— TASK DETAILS —
Write out every one of the following records word for word, omitting the pictures from your reproduction.

Data visualization images:
------------------------------------------------

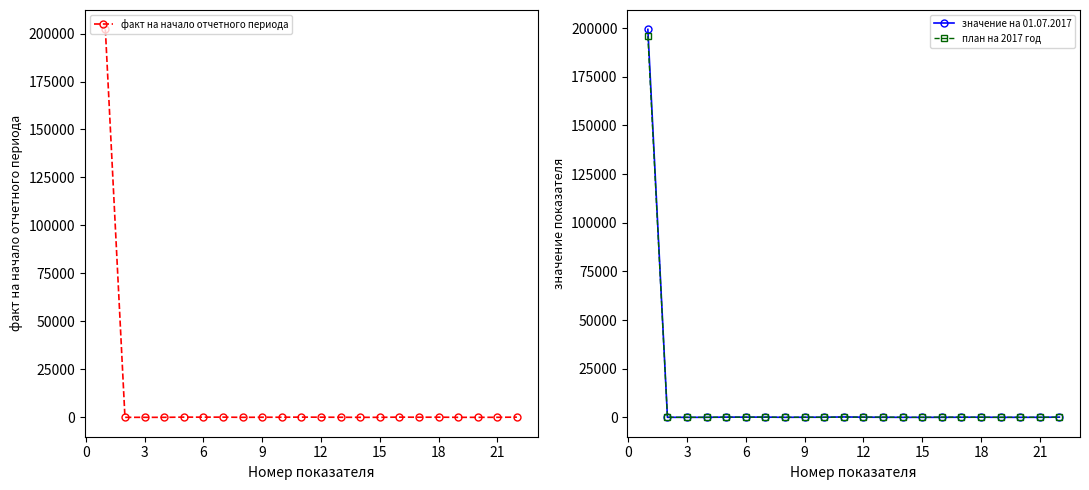

True or false: план на 2017 год has more than 2 interior local peaks.

True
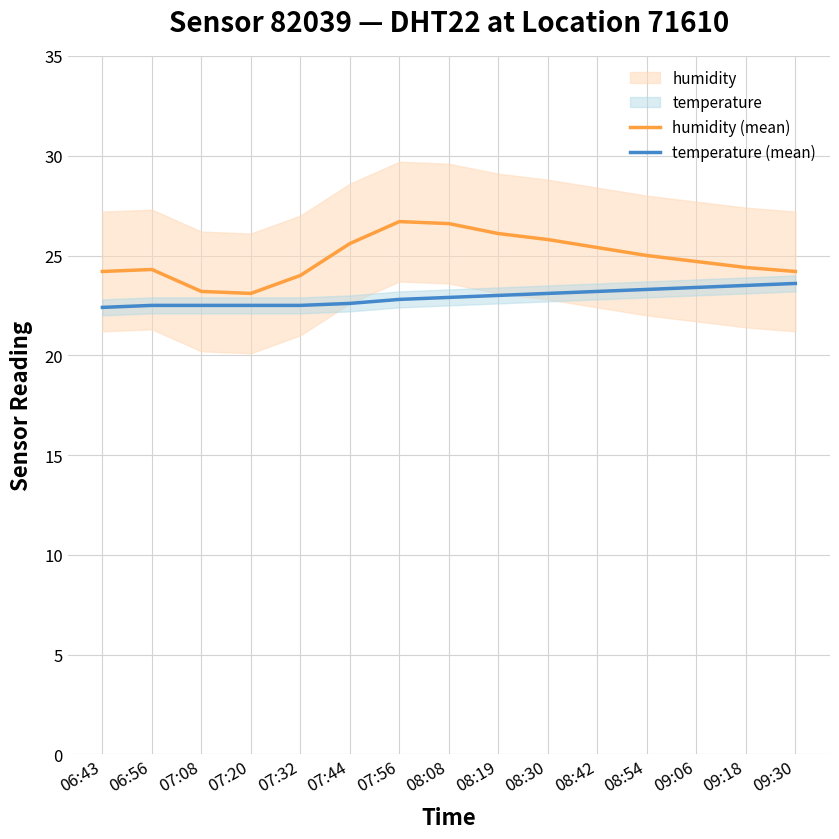

True or false: temperature (mean) and humidity (mean) cross at least once.

False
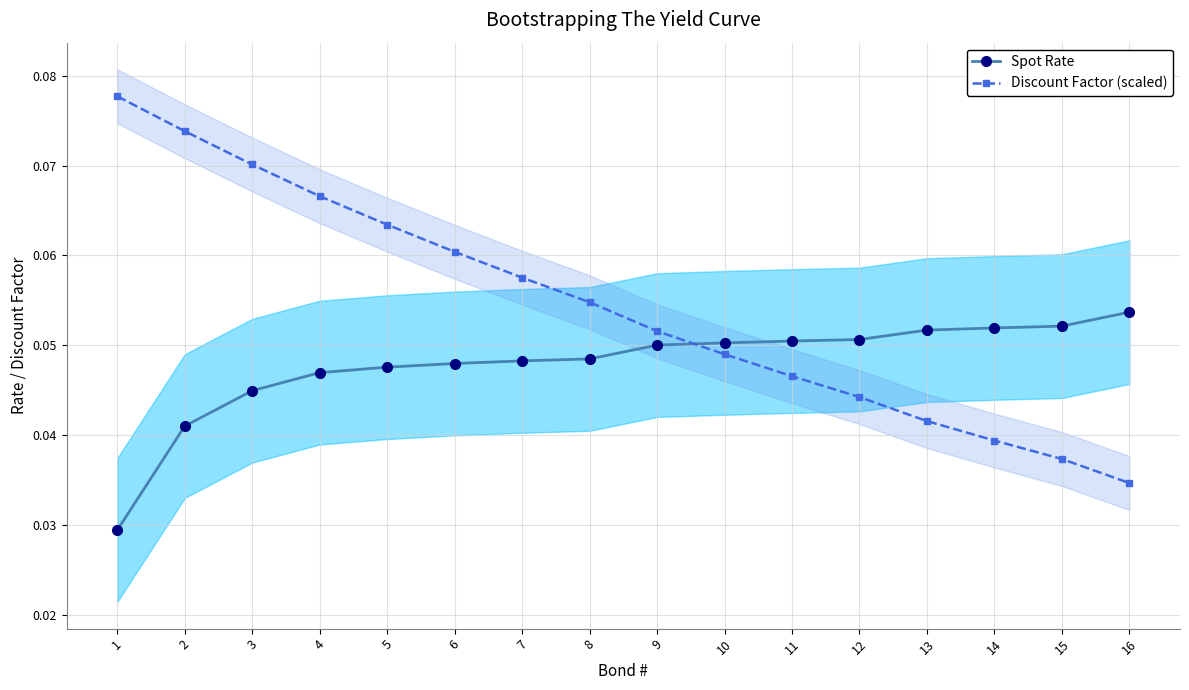

Reading left to right, list all the values displayed in this chart.

Spot Rate: 0.0	0.0	0.0	0.0	0.0	0.0	0.0	0.0	0.1	0.1	0.1	0.1	0.1	0.1	0.1	0.1
Discount Factor (scaled): 0.1	0.1	0.1	0.1	0.1	0.1	0.1	0.1	0.1	0.0	0.0	0.0	0.0	0.0	0.0	0.0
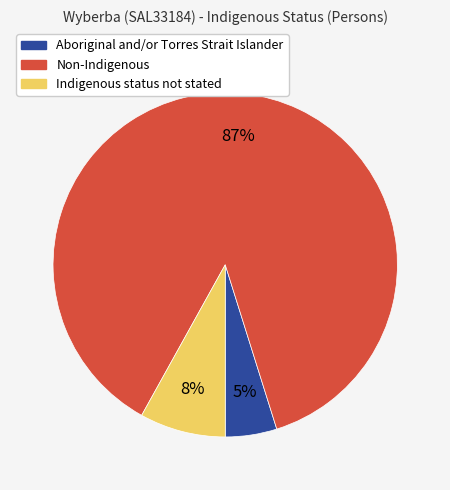

Which has a higher value, Non-Indigenous or Indigenous status not stated?

Non-Indigenous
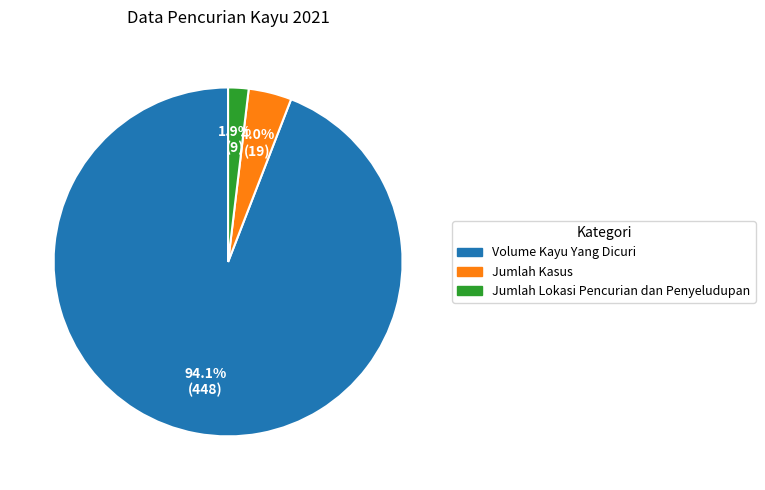

What percentage is the Jumlah Kasus slice, to the nearest percent?

4%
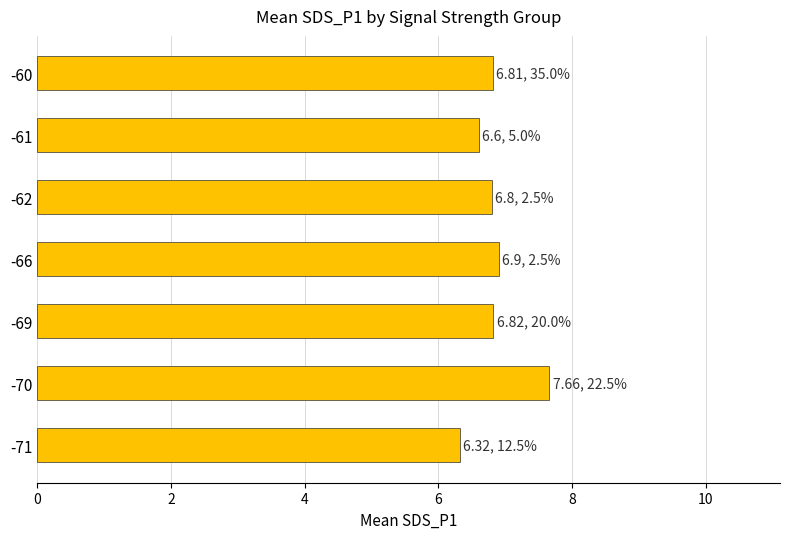

Where is the data nearest to the value 6?

-71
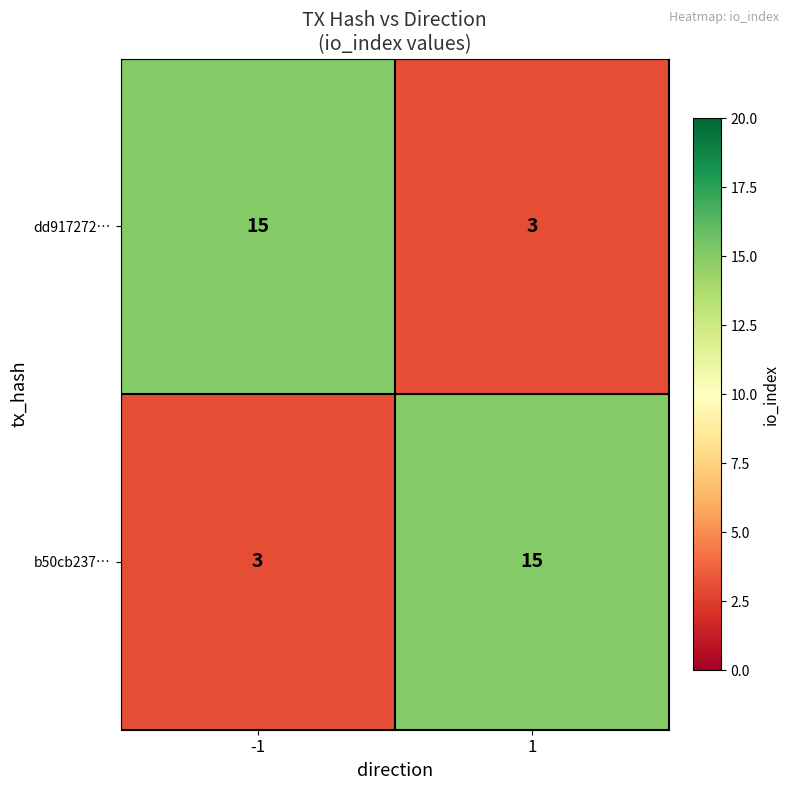

What is the approximate value of dd917272… at -1, to the nearest 5?

15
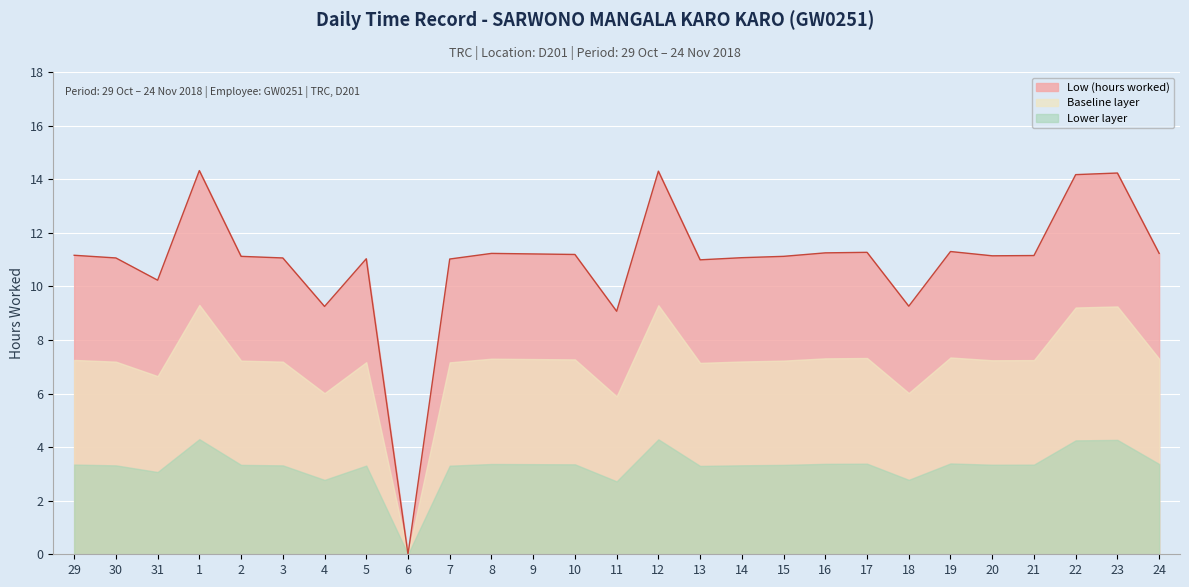

At which category does the chart reach its minimum across all series?

6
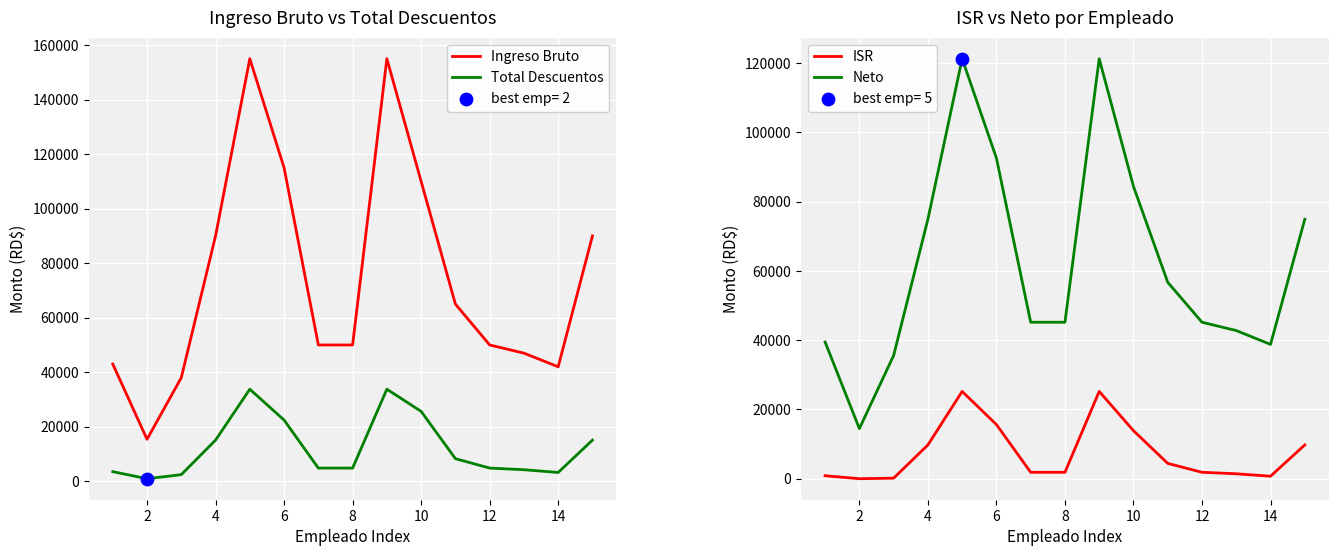

What are all the series names shown in the legend?

Ingreso Bruto, Total Descuentos, ISR, Neto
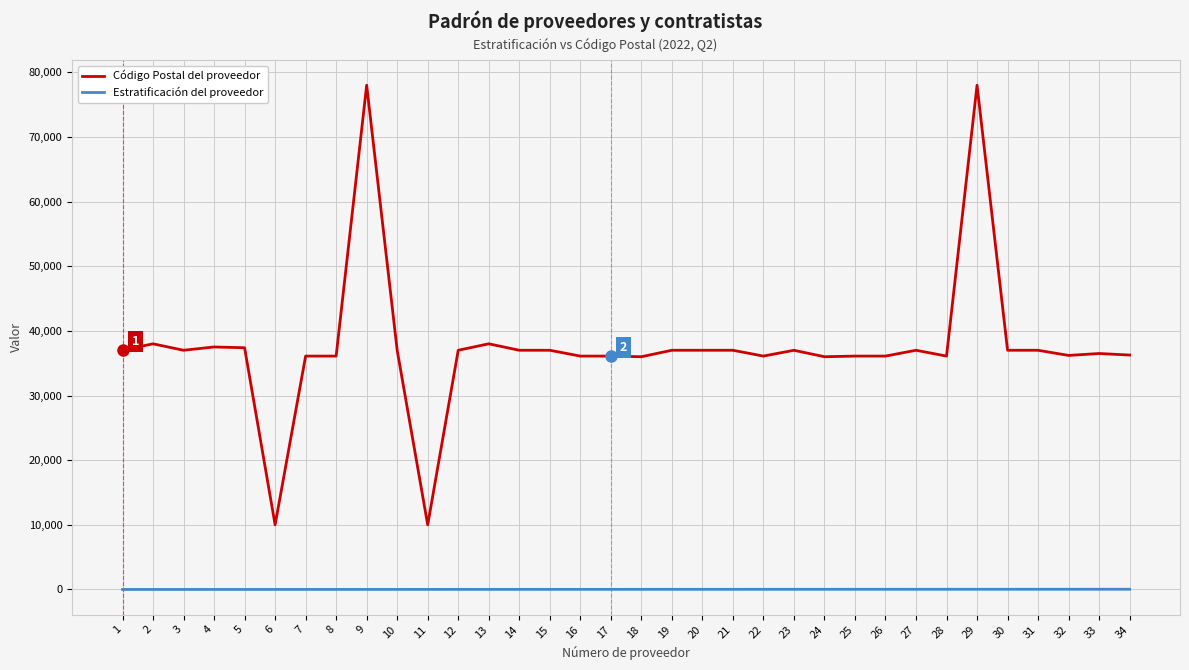

Which series has the largest total across all categories?

Código Postal del proveedor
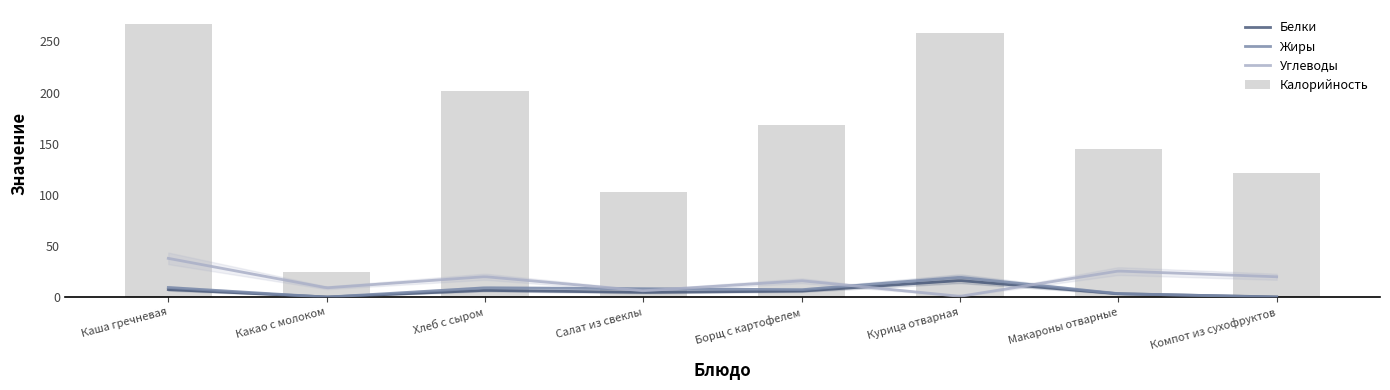

Reading left to right, list all the values displayed in this chart.

Калорийность: Каша гречневая=267.4	Какао с молоком=25.0	Хлеб с сыром=201.3	Салат из свеклы=103.0	Борщ с картофелем=168.6	Курица отварная=258.0	Макароны отварные=145.0	Компот из сухофруктов=121.0
Белки: Каша гречневая=7.4	Какао с молоком=0.1	Хлеб с сыром=6.6	Салат из свеклы=4.6	Борщ с картофелем=5.9	Курица отварная=16.2	Макароны отварные=3.3	Компот из сухофруктов=0.2
Жиры: Каша гречневая=9.4	Какао с молоком=0.0	Хлеб с сыром=9.1	Салат из свеклы=8.2	Борщ с картофелем=7.2	Курица отварная=19.4	Макароны отварные=3.4	Компот из сухофруктов=0.0
Углеводы: Каша гречневая=37.9	Какао с молоком=9.1	Хлеб с сыром=20.0	Салат из свеклы=6.2	Борщ с картофелем=16.0	Курица отварная=0.8	Макароны отварные=25.5	Компот из сухофруктов=19.9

------------------------------------------------

— WRITTEN SOLUTION —
True or false: план на 2017 год has more than 2 interior local peaks.

True

True or false: temperature (mean) and humidity (mean) cross at least once.

False

Reading left to right, list all the values displayed in this chart.

Spot Rate: 0.0	0.0	0.0	0.0	0.0	0.0	0.0	0.0	0.1	0.1	0.1	0.1	0.1	0.1	0.1	0.1
Discount Factor (scaled): 0.1	0.1	0.1	0.1	0.1	0.1	0.1	0.1	0.1	0.0	0.0	0.0	0.0	0.0	0.0	0.0

Which has a higher value, Non-Indigenous or Indigenous status not stated?

Non-Indigenous

What percentage is the Jumlah Kasus slice, to the nearest percent?

4%

Where is the data nearest to the value 6?

-71

What is the approximate value of dd917272… at -1, to the nearest 5?

15

At which category does the chart reach its minimum across all series?

6

What are all the series names shown in the legend?

Ingreso Bruto, Total Descuentos, ISR, Neto

Which series has the largest total across all categories?

Código Postal del proveedor

Reading left to right, list all the values displayed in this chart.

Калорийность: Каша гречневая=267.4	Какао с молоком=25.0	Хлеб с сыром=201.3	Салат из свеклы=103.0	Борщ с картофелем=168.6	Курица отварная=258.0	Макароны отварные=145.0	Компот из сухофруктов=121.0
Белки: Каша гречневая=7.4	Какао с молоком=0.1	Хлеб с сыром=6.6	Салат из свеклы=4.6	Борщ с картофелем=5.9	Курица отварная=16.2	Макароны отварные=3.3	Компот из сухофруктов=0.2
Жиры: Каша гречневая=9.4	Какао с молоком=0.0	Хлеб с сыром=9.1	Салат из свеклы=8.2	Борщ с картофелем=7.2	Курица отварная=19.4	Макароны отварные=3.4	Компот из сухофруктов=0.0
Углеводы: Каша гречневая=37.9	Какао с молоком=9.1	Хлеб с сыром=20.0	Салат из свеклы=6.2	Борщ с картофелем=16.0	Курица отварная=0.8	Макароны отварные=25.5	Компот из сухофруктов=19.9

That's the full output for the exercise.